# Web page revision data
::::::::
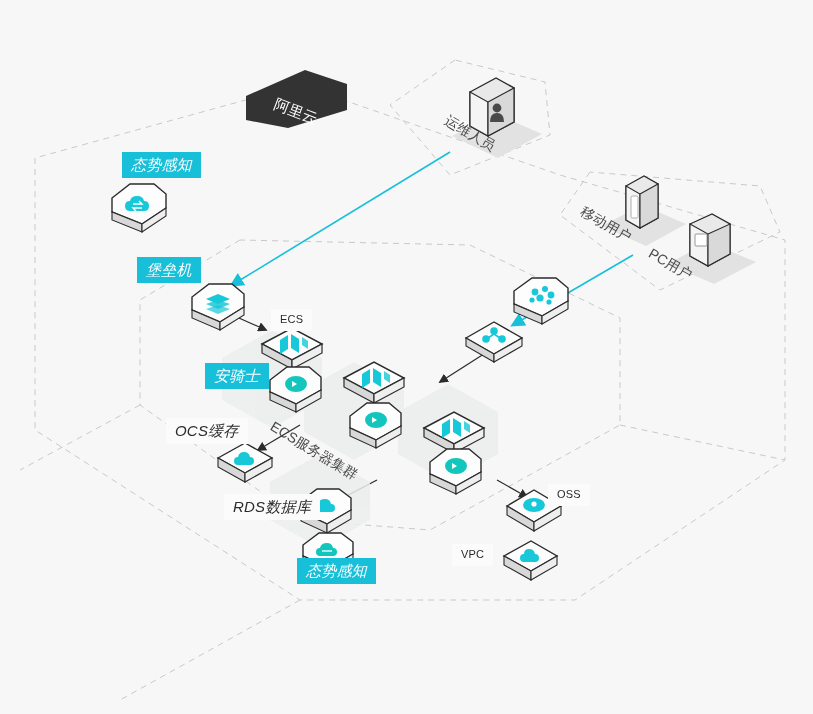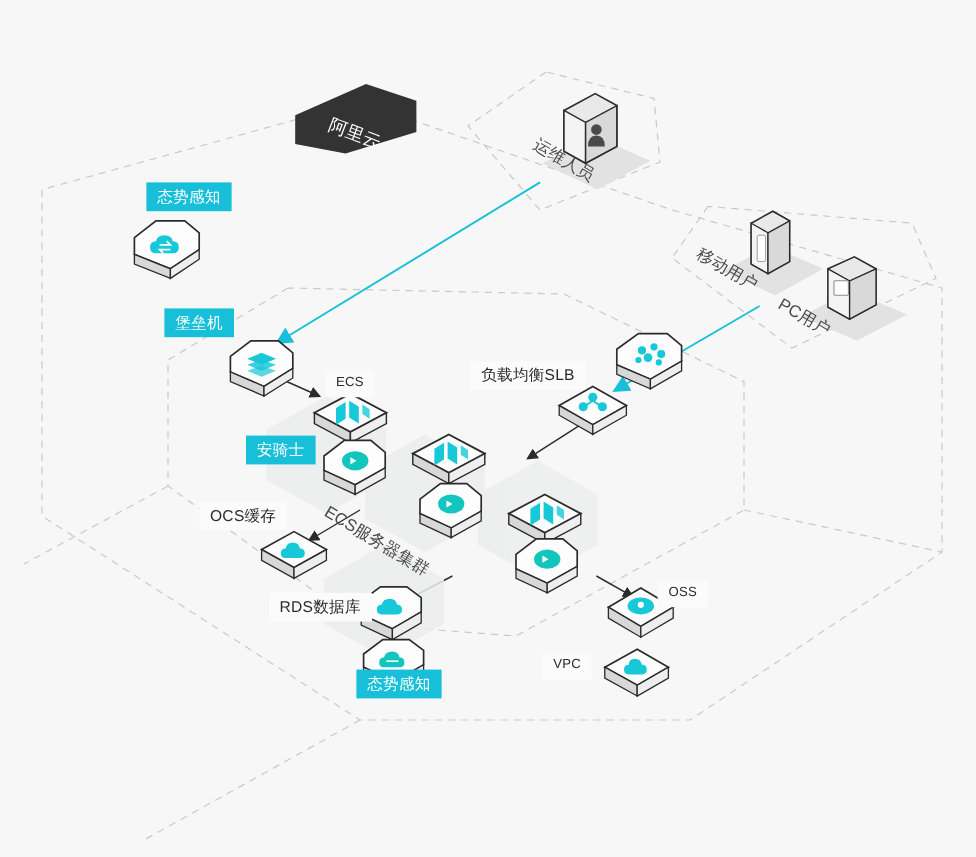--- a/index.html
+++ b/index.html
@@ -11,21 +11,21 @@
   #stage{position:absolute;inset:0;width:813px;height:714px;}
   svg.layer{position:absolute;left:0;top:0;width:813px;height:714px;overflow:visible;}
   .lbl{
     position:absolute;white-space:nowrap;
     font-size:15px;line-height:1;
     padding:5px 9px 6px 9px;
     letter-spacing:.2px;
   }
   .lbl.cyan{background:#17bfd9;color:#ffffff;}
   .lbl.plain{background:#fbfbfb;color:#2b2b2b;}
-  .lbl.cn{font-size:13px;}
+  .lbl.cn{font-size:15px;font-style:italic;}
   .lbl.en{font-size:11px;}
   .iso-text{
     position:absolute;color:#4a4a4a;font-size:14px;white-space:nowrap;
     transform-origin:0 0;
   }
   .node{position:absolute;}
   .node svg{display:block;overflow:visible;}
 </style>
 </head>
 <body>
@@ -166,21 +166,20 @@
       <polygon points="4,22 32,38 32,46 4,30" fill="#d8d8d8" stroke="#2b2b2b" stroke-width="1.1"></polygon>
       <polygon points="32,38 60,22 60,30 32,46" fill="#eeeeee" stroke="#2b2b2b" stroke-width="1.1"></polygon>
       <g fill="#17c8d8">
         <circle cx="32" cy="15" r="3.8"></circle>
           <circle cx="24" cy="23" r="3.8"></circle>
           <circle cx="40" cy="23" r="3.8"></circle>
         <path d="M32,18 L26,22 M32,18 L38,22" stroke="#17c8d8" stroke-width="1.6"></path>
       </g>
     </svg>
   </div>
-  <div class="lbl plain cn" style="left:392px;top:301px;">负载均衡SLB</div>
 
   <svg class="layer">
     <g fill="#eceded" opacity=".85">
       <polygon points="222,358 272,330 322,358 322,400 272,428 222,400"></polygon>
       <polygon points="304,390 354,362 404,390 404,432 354,460 304,432"></polygon>
       <polygon points="398,412 448,384 498,412 498,454 448,482 398,454"></polygon>
       <polygon points="270,482 320,454 370,482 370,520 320,548 270,520"></polygon>
     </g>
   </svg>
 

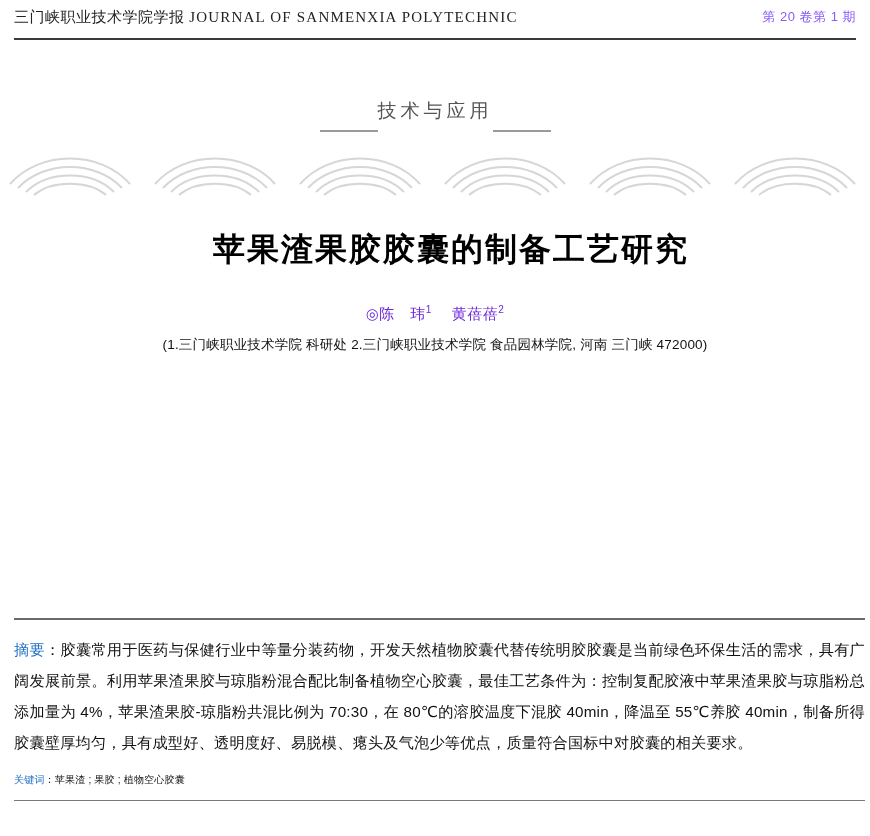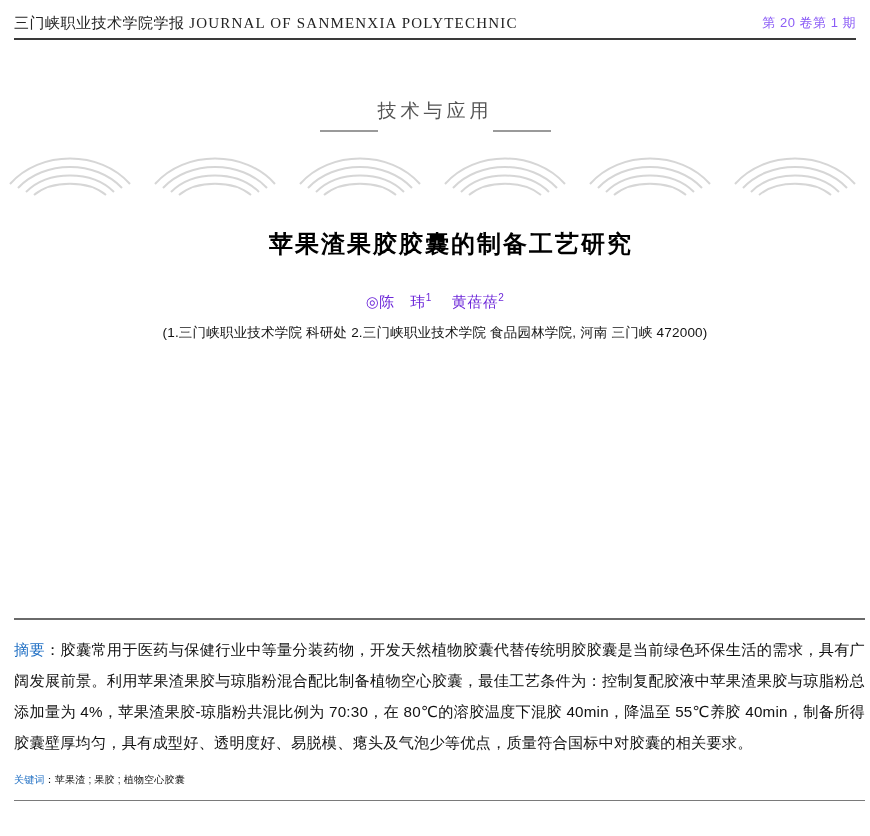--- a/index.html
+++ b/index.html
@@ -17,21 +17,20 @@
   }
 
   
   .running-head {
     position: absolute;
     top: 8px;
     left: 14px;
     right: 14px;
     height: 30px;
     display: flex;
-    align-items: center;
     justify-content: space-between;
   }
   .rh-left {
     font-size: 15px;
     letter-spacing: 0.5px;
     color: #232323;
     white-space: nowrap;
     font-family: "Liberation Sans", "DejaVu Sans", sans-serif;
   }
   .rh-left .en {
@@ -96,21 +95,21 @@
   
   .title-block {
     position: absolute;
     top: 228px;
     left: 0;
     right: 0;
     text-align: center;
   }
   .paper-title {
     font-family: "Liberation Sans", "DejaVu Sans", sans-serif;
-    font-size: 24px;
+    font-size: 32px;
     font-weight: bold;
     letter-spacing: 2px;
     color: #000000;
     padding-left: 32px;
   }
   .authors {
     margin-top: 32px;
     font-family: "Liberation Sans", "DejaVu Sans", sans-serif;
     font-size: 15px;
     color: #6d28d9;

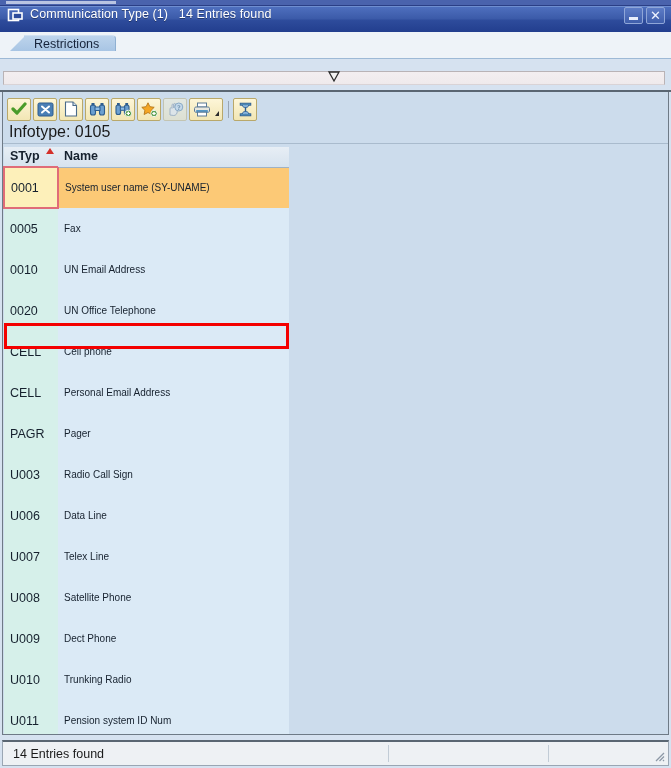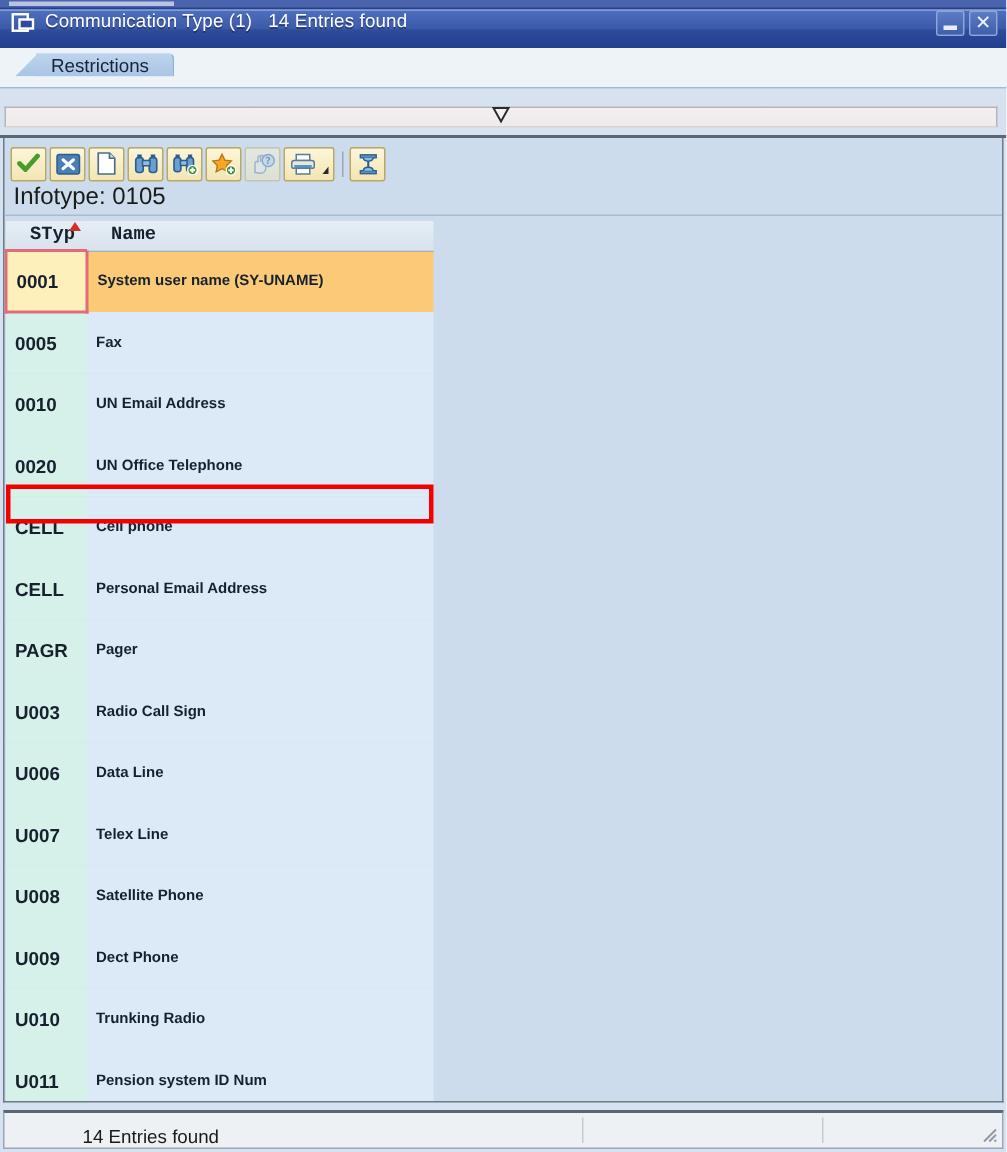--- a/index.html
+++ b/index.html
@@ -244,44 +244,42 @@
     font-size: 12.5px;
     table-layout: fixed;
   }
   .result-table th {
     text-align: left;
     font-weight: bold;
     font-size: 12.5px;
     color: #16212e;
     background: linear-gradient(180deg,#e7eef5 0%, #d7e3ee 100%);
     border-bottom: 1px solid #9fb2c4;
-    padding: 2px 0 3px 16px;
+    padding: 2px 0 3px 6px;
     height: 17px;
     box-sizing: border-box;
     position: relative;
-    font-family: Liberation Mono, monospace;
   }
   .result-table th.col-styp { width: 54px; }
   .result-table th.col-name { width: 231px; }
   .sort-arrow {
     position: absolute;
     right: 4px; top: 1px;
     width: 0; height: 0;
     border-left: 4px solid transparent;
     border-right: 4px solid transparent;
     border-bottom: 6px solid #d4302a;
   }
   .result-table td {
     padding: 2px 0 2px 6px;
     height: 41px;
     box-sizing: border-box;
     color: #16212e;
     white-space: nowrap;
     vertical-align: middle;
-    font-weight: bold;
   }
   .result-table td.cell-styp {
     background: #d6f0ea;
     font-size: 12.5px;
   }
   .result-table td.cell-name {
     background: #dbeaf6;
     font-size: 10px;
   }
   .result-table tr.selected td.cell-styp {
@@ -308,22 +306,21 @@
   
   .statusbar {
     position: absolute;
     left: 2px; top: 740px;
     width: 667px; height: 26px;
     background: #eef1f4;
     border: 1px solid #9aa6b3;
     border-top: 2px solid #5a6672;
     box-sizing: border-box;
     display: flex;
-    align-items: flex-end;
-    padding-left: 42px;
+    align-items: center;
   }
   .status-text {
     font-size: 12.5px;
     color: #1a1a1a;
     margin-left: 10px;
     white-space: pre;
   }
   .status-seg {
     position: absolute;
     top: 3px; bottom: 3px;

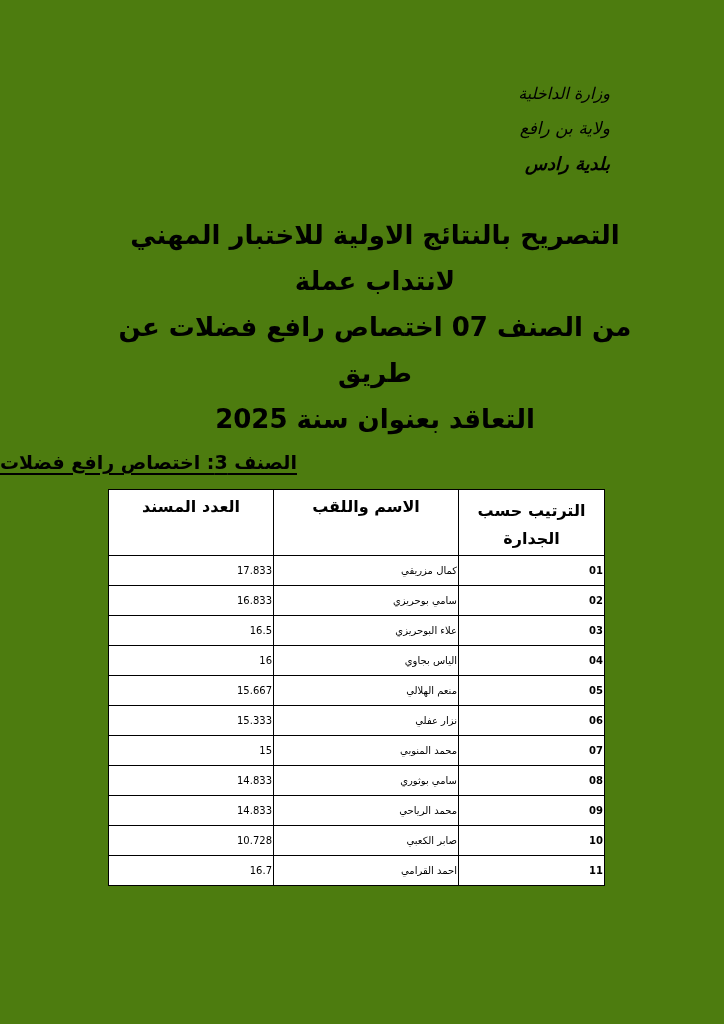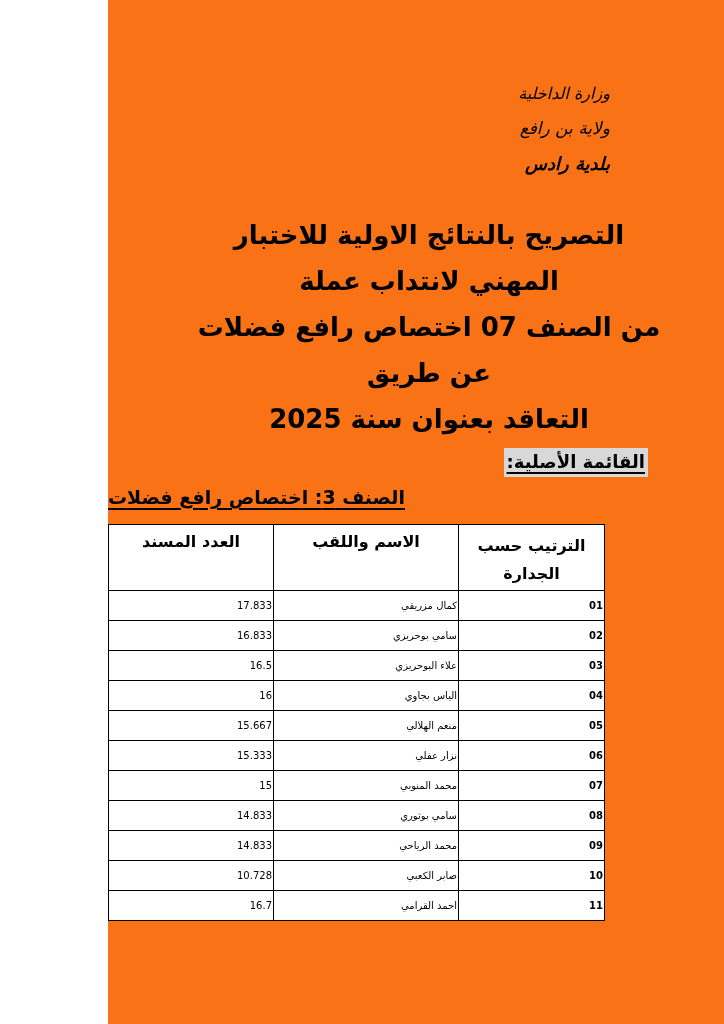--- a/index.html
+++ b/index.html
@@ -8,25 +8,25 @@
     background: #ffffff;
   }
   body {
     width: 724px;
     height: 1024px;
     font-family: "DejaVu Sans", sans-serif;
     color: #000000;
   }
   .page {
     position: relative;
-    width: 616px;
+    width: 724px;
     height: 1024px;
     direction: rtl;
     overflow: hidden;
-    background: #f97316;
+    background: #4d7c0f;
   }
   
   .letterhead {
     padding-top: 76px;
     padding-left: 0;
     text-align: right;
     padding-right: 114px;
   }
   .lh-line {
     font-style: italic;
@@ -122,23 +122,20 @@
     <div class="lh-line governorate">ولاية بن رافع</div>
     <div class="lh-line municipality">بلدية رادس</div>
   </div>
 
   <div class="doc-title">
     <div>التصريح بالنتائج الاولية للاختبار المهني لانتداب عملة</div>
     <div>من الصنف 07 اختصاص رافع فضلات عن طريق</div>
     <div>التعاقد بعنوان سنة 2025</div>
   </div>
 
-  <div class="list-label-row">
-    <span class="list-label" style="background: rgb(216, 216, 216);">القائمة الأصلية:</span>
-  </div>
 
   <div class="category-row">
     <span class="category-label">الصنف 3: اختصاص رافع فضلات</span>
   </div>
 
   <table class="results">
     <thead>
       <tr>
         <th class="col-rank">
           <span class="hline">الترتيب حسب</span>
::::::::
# ACTION ITEM
Write out all of the data above exactly, pictures excluded.

# ANSWER BELOW
--- a/index.html
+++ b/index.html
@@ -11,21 +11,21 @@
   #stage{position:absolute;inset:0;width:813px;height:714px;}
   svg.layer{position:absolute;left:0;top:0;width:813px;height:714px;overflow:visible;}
   .lbl{
     position:absolute;white-space:nowrap;
     font-size:15px;line-height:1;
     padding:5px 9px 6px 9px;
     letter-spacing:.2px;
   }
   .lbl.cyan{background:#17bfd9;color:#ffffff;}
   .lbl.plain{background:#fbfbfb;color:#2b2b2b;}
-  .lbl.cn{font-size:13px;}
+  .lbl.cn{font-size:15px;font-style:italic;}
   .lbl.en{font-size:11px;}
   .iso-text{
     position:absolute;color:#4a4a4a;font-size:14px;white-space:nowrap;
     transform-origin:0 0;
   }
   .node{position:absolute;}
   .node svg{display:block;overflow:visible;}
 </style>
 </head>
 <body>
@@ -166,21 +166,20 @@
       <polygon points="4,22 32,38 32,46 4,30" fill="#d8d8d8" stroke="#2b2b2b" stroke-width="1.1"></polygon>
       <polygon points="32,38 60,22 60,30 32,46" fill="#eeeeee" stroke="#2b2b2b" stroke-width="1.1"></polygon>
       <g fill="#17c8d8">
         <circle cx="32" cy="15" r="3.8"></circle>
           <circle cx="24" cy="23" r="3.8"></circle>
           <circle cx="40" cy="23" r="3.8"></circle>
         <path d="M32,18 L26,22 M32,18 L38,22" stroke="#17c8d8" stroke-width="1.6"></path>
       </g>
     </svg>
   </div>
-  <div class="lbl plain cn" style="left:392px;top:301px;">负载均衡SLB</div>
 
   <svg class="layer">
     <g fill="#eceded" opacity=".85">
       <polygon points="222,358 272,330 322,358 322,400 272,428 222,400"></polygon>
       <polygon points="304,390 354,362 404,390 404,432 354,460 304,432"></polygon>
       <polygon points="398,412 448,384 498,412 498,454 448,482 398,454"></polygon>
       <polygon points="270,482 320,454 370,482 370,520 320,548 270,520"></polygon>
     </g>
   </svg>
 

--- a/index.html
+++ b/index.html
@@ -17,21 +17,20 @@
   }
 
   
   .running-head {
     position: absolute;
     top: 8px;
     left: 14px;
     right: 14px;
     height: 30px;
     display: flex;
-    align-items: center;
     justify-content: space-between;
   }
   .rh-left {
     font-size: 15px;
     letter-spacing: 0.5px;
     color: #232323;
     white-space: nowrap;
     font-family: "Liberation Sans", "DejaVu Sans", sans-serif;
   }
   .rh-left .en {
@@ -96,21 +95,21 @@
   
   .title-block {
     position: absolute;
     top: 228px;
     left: 0;
     right: 0;
     text-align: center;
   }
   .paper-title {
     font-family: "Liberation Sans", "DejaVu Sans", sans-serif;
-    font-size: 24px;
+    font-size: 32px;
     font-weight: bold;
     letter-spacing: 2px;
     color: #000000;
     padding-left: 32px;
   }
   .authors {
     margin-top: 32px;
     font-family: "Liberation Sans", "DejaVu Sans", sans-serif;
     font-size: 15px;
     color: #6d28d9;

--- a/index.html
+++ b/index.html
@@ -244,44 +244,42 @@
     font-size: 12.5px;
     table-layout: fixed;
   }
   .result-table th {
     text-align: left;
     font-weight: bold;
     font-size: 12.5px;
     color: #16212e;
     background: linear-gradient(180deg,#e7eef5 0%, #d7e3ee 100%);
     border-bottom: 1px solid #9fb2c4;
-    padding: 2px 0 3px 16px;
+    padding: 2px 0 3px 6px;
     height: 17px;
     box-sizing: border-box;
     position: relative;
-    font-family: Liberation Mono, monospace;
   }
   .result-table th.col-styp { width: 54px; }
   .result-table th.col-name { width: 231px; }
   .sort-arrow {
     position: absolute;
     right: 4px; top: 1px;
     width: 0; height: 0;
     border-left: 4px solid transparent;
     border-right: 4px solid transparent;
     border-bottom: 6px solid #d4302a;
   }
   .result-table td {
     padding: 2px 0 2px 6px;
     height: 41px;
     box-sizing: border-box;
     color: #16212e;
     white-space: nowrap;
     vertical-align: middle;
-    font-weight: bold;
   }
   .result-table td.cell-styp {
     background: #d6f0ea;
     font-size: 12.5px;
   }
   .result-table td.cell-name {
     background: #dbeaf6;
     font-size: 10px;
   }
   .result-table tr.selected td.cell-styp {
@@ -308,22 +306,21 @@
   
   .statusbar {
     position: absolute;
     left: 2px; top: 740px;
     width: 667px; height: 26px;
     background: #eef1f4;
     border: 1px solid #9aa6b3;
     border-top: 2px solid #5a6672;
     box-sizing: border-box;
     display: flex;
-    align-items: flex-end;
-    padding-left: 42px;
+    align-items: center;
   }
   .status-text {
     font-size: 12.5px;
     color: #1a1a1a;
     margin-left: 10px;
     white-space: pre;
   }
   .status-seg {
     position: absolute;
     top: 3px; bottom: 3px;

--- a/index.html
+++ b/index.html
@@ -8,25 +8,25 @@
     background: #ffffff;
   }
   body {
     width: 724px;
     height: 1024px;
     font-family: "DejaVu Sans", sans-serif;
     color: #000000;
   }
   .page {
     position: relative;
-    width: 616px;
+    width: 724px;
     height: 1024px;
     direction: rtl;
     overflow: hidden;
-    background: #f97316;
+    background: #4d7c0f;
   }
   
   .letterhead {
     padding-top: 76px;
     padding-left: 0;
     text-align: right;
     padding-right: 114px;
   }
   .lh-line {
     font-style: italic;
@@ -122,23 +122,20 @@
     <div class="lh-line governorate">ولاية بن رافع</div>
     <div class="lh-line municipality">بلدية رادس</div>
   </div>
 
   <div class="doc-title">
     <div>التصريح بالنتائج الاولية للاختبار المهني لانتداب عملة</div>
     <div>من الصنف 07 اختصاص رافع فضلات عن طريق</div>
     <div>التعاقد بعنوان سنة 2025</div>
   </div>
 
-  <div class="list-label-row">
-    <span class="list-label" style="background: rgb(216, 216, 216);">القائمة الأصلية:</span>
-  </div>
 
   <div class="category-row">
     <span class="category-label">الصنف 3: اختصاص رافع فضلات</span>
   </div>
 
   <table class="results">
     <thead>
       <tr>
         <th class="col-rank">
           <span class="hline">الترتيب حسب</span>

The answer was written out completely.